Aber Manfred Todtenhausen fasst das mit der eigenen Firma etwas weiter. Als Bundesgesundheitsministerin Ulla Schmidt vor drei Jahren beschloss, den Unternehmen 13-mal im Jahr Sozialabgaben abzuverlangen, da platzte ihm der Kragen. Todtenhausen raffte sich auf, die Sache bis vor das Bundesverfassungsgericht durchzukämpfen. Und so kam er zu seinem ersten Auftritt vor der Bundespresse in Berlin, vor der vielbeschworenen Meute.

„Damals ging es um 23 Milliarden Euro. Da wird die Regierung nicht gleich einknicken, wenn so ein kleiner Todtenhausen eine Verfassungsklage plant“, sagt er. Am Ende aber gab Ulla Schmidt doch nach, ein kleines bisschen jedenfalls, und entschärfte ihre Pläne. Vielleicht auch wegen Manfred Todtenhausen. Wenigstens glaubt er seither, dass auch „ein kleiner Handwerksmeister“ in der großen Politik einiges bewegen kann.

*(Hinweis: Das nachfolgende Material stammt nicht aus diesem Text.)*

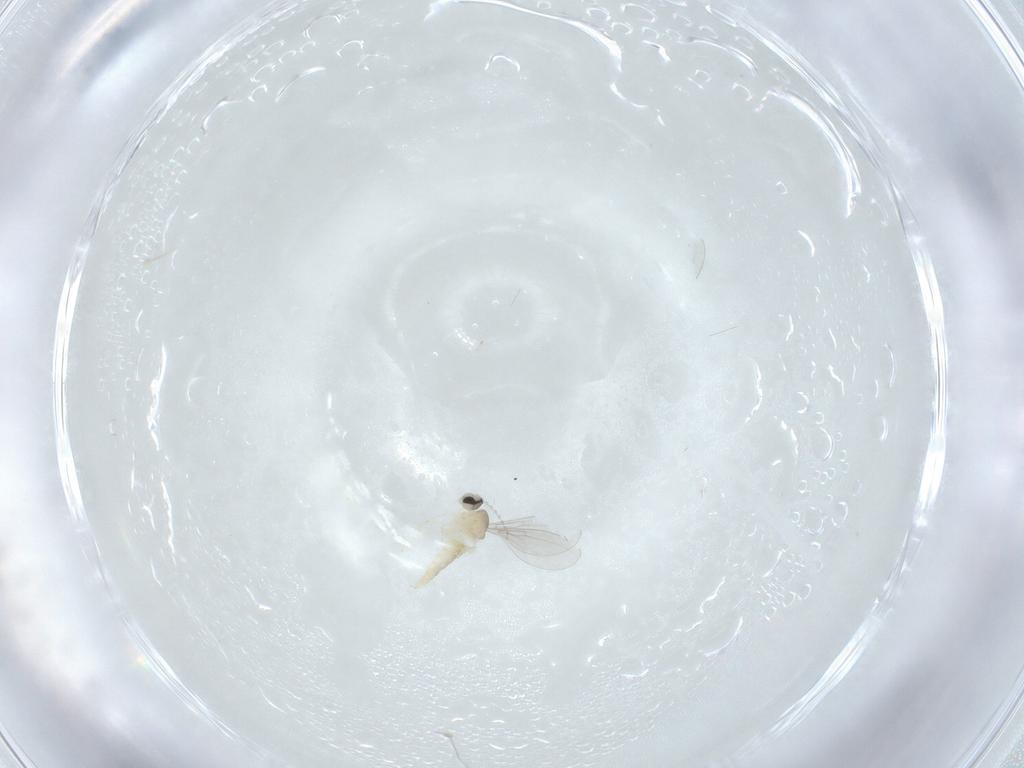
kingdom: Animalia
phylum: Arthropoda
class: Insecta
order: Diptera
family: Cecidomyiidae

Ab 16 Prozent Einzug in den Bundestag

Manfred Todtenhausen ist vorbereitet. Wenn er es in den Bundestag schafft, dann übernimmt ein Nachfolger die kleine Elektrofirma. Todtenhausen steht auf Platz 22 der Landesliste. In Nordrhein-Westfalen müsste die FDP 16 Prozent der Zweitstimmen holen, damit er es in den Bundestag schafft. Vor ein paar Wochen schien das noch ausgeschlossen. Dann wurden die Liberalen in Hessen zu Wahlgewinnern. Seither hofft Manfred Todtenhausen auf seine Chance. Für die FDP-Fraktion wäre er ein echter Neuzugang. In dieser Wahlperiode sitzt für die Liberalen kein einziger Handwerksmeister im Parlament.